**Work to be completed**
Reproduce all lines of the listing below in which the word "read" occurs.
(Data for processing Opens)
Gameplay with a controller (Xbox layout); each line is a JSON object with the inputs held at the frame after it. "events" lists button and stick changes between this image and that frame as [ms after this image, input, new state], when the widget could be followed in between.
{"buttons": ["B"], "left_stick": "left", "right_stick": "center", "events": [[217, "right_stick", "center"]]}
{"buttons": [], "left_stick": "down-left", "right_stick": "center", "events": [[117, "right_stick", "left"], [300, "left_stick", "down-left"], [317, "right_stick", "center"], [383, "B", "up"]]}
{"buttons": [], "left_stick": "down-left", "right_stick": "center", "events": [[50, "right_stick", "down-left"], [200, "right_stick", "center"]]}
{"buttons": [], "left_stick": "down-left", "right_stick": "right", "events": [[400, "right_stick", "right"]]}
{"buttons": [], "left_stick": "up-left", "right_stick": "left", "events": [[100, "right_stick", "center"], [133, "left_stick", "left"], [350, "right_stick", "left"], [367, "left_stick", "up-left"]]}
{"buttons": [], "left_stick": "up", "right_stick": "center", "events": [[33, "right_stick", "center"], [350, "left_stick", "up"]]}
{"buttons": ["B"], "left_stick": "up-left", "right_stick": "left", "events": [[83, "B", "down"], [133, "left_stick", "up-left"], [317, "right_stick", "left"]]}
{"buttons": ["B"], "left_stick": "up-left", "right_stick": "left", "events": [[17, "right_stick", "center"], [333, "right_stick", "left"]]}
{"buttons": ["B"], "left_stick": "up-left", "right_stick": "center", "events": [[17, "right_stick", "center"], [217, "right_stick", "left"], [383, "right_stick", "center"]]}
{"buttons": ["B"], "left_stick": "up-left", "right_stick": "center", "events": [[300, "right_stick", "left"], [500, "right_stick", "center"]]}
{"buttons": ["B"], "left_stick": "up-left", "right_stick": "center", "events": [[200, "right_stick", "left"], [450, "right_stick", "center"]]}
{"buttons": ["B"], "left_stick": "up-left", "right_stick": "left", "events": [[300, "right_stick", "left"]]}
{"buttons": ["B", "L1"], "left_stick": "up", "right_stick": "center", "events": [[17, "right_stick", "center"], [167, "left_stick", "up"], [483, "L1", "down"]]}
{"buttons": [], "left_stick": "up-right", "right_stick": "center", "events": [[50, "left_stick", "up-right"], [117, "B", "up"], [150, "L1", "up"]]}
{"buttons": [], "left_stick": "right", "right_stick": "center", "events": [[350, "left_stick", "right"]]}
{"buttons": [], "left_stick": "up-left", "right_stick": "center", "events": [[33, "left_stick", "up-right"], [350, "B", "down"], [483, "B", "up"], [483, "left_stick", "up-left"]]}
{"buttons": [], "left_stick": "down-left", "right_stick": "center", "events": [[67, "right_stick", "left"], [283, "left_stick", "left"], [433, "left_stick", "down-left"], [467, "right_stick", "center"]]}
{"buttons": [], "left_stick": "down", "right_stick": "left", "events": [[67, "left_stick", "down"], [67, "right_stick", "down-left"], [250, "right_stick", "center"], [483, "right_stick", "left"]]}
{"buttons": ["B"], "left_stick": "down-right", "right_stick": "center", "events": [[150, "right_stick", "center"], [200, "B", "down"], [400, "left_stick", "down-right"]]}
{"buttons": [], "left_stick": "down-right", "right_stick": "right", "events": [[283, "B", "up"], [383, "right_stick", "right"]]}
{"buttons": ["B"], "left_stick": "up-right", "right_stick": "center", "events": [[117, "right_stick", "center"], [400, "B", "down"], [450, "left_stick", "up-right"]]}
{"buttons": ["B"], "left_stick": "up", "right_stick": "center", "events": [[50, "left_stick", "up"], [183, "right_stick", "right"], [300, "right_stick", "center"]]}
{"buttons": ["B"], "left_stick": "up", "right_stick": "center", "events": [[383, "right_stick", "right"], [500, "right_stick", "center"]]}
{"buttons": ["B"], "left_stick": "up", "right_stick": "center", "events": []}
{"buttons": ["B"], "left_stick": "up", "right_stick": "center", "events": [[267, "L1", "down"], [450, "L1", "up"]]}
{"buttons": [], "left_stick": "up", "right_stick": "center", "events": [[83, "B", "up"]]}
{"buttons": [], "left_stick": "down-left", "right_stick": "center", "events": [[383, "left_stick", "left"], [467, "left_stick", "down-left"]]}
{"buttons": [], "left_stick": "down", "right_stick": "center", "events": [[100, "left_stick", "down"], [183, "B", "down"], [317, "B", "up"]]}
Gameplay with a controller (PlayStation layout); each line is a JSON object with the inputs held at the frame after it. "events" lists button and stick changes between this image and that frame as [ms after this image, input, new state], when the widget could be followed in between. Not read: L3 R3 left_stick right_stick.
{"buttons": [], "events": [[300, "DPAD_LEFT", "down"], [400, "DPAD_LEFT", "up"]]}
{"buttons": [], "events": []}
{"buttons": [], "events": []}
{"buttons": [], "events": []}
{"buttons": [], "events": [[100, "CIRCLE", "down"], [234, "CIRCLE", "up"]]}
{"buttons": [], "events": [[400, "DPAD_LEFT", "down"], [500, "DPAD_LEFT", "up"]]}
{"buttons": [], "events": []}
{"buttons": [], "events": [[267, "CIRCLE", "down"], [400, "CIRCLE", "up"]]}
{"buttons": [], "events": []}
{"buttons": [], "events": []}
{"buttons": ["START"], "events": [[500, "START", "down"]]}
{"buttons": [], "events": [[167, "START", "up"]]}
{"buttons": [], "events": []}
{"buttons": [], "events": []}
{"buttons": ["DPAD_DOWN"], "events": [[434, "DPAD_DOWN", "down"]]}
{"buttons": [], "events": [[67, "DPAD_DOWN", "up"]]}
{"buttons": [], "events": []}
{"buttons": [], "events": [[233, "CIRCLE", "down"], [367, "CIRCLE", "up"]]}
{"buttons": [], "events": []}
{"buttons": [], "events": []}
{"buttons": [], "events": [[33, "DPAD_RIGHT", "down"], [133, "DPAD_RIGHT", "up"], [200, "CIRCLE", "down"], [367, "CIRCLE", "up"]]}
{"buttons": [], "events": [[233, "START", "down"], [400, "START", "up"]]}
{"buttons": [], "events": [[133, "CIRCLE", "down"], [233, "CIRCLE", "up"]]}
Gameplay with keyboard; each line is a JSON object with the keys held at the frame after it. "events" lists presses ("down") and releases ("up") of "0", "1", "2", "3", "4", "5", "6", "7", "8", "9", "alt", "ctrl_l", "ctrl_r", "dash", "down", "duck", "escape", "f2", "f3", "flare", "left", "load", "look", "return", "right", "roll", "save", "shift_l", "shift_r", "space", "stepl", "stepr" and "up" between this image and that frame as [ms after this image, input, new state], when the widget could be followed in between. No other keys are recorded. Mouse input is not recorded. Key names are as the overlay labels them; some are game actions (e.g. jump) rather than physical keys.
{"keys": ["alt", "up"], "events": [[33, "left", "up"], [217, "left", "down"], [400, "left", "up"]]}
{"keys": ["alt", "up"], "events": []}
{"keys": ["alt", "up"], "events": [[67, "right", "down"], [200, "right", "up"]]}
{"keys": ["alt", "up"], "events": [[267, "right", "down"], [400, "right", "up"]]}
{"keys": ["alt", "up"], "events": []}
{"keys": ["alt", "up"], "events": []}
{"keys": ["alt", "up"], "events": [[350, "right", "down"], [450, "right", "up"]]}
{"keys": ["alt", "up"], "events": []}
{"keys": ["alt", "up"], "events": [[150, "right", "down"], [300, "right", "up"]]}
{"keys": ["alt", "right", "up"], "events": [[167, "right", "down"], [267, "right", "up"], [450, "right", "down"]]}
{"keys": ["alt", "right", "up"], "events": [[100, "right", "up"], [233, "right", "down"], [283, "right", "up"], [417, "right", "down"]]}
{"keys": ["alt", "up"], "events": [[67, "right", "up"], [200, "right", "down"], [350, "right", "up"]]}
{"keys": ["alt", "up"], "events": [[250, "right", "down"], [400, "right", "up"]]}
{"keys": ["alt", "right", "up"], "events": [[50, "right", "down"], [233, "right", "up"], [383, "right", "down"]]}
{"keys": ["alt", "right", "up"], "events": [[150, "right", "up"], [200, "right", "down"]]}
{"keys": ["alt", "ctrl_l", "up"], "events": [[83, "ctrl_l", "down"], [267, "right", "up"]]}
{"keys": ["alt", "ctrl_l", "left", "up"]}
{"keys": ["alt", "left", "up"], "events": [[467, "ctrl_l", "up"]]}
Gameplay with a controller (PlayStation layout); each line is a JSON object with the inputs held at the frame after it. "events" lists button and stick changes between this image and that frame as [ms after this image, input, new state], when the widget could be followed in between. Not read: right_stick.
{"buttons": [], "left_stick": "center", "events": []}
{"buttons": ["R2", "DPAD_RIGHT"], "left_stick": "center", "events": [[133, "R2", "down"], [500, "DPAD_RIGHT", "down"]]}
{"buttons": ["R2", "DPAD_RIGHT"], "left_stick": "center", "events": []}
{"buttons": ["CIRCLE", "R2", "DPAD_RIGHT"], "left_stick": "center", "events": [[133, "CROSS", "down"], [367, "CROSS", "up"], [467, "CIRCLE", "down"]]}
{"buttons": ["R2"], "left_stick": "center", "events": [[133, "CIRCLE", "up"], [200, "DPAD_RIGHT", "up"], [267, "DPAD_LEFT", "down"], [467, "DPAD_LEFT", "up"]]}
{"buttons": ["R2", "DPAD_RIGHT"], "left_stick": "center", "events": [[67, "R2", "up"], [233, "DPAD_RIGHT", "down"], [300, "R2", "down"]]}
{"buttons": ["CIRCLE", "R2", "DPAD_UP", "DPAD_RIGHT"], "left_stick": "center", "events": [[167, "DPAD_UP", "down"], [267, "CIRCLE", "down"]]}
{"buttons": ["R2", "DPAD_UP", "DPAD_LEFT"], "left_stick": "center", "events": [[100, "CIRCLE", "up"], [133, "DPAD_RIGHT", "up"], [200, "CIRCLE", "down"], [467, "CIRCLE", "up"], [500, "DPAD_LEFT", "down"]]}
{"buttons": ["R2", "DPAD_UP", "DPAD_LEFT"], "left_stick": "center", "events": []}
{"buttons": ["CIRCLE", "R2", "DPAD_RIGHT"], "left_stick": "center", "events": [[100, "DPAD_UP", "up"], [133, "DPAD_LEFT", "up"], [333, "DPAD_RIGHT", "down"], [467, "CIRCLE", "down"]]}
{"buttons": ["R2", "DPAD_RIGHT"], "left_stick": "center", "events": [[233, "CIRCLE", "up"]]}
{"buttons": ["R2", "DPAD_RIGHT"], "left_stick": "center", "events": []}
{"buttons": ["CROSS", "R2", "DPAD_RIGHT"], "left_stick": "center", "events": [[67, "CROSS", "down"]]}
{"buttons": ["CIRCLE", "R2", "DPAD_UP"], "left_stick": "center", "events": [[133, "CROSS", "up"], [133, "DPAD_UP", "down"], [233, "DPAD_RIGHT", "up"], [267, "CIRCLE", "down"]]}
(Data for processing Closes)
**Task response**
Gameplay with a controller (PlayStation layout); each line is a JSON object with the inputs held at the frame after it. "events" lists button and stick changes between this image and that frame as [ms after this image, input, new state], when the widget could be followed in between. Not read: L3 R3 left_stick right_stick.
Gameplay with a controller (PlayStation layout); each line is a JSON object with the inputs held at the frame after it. "events" lists button and stick changes between this image and that frame as [ms after this image, input, new state], when the widget could be followed in between. Not read: right_stick.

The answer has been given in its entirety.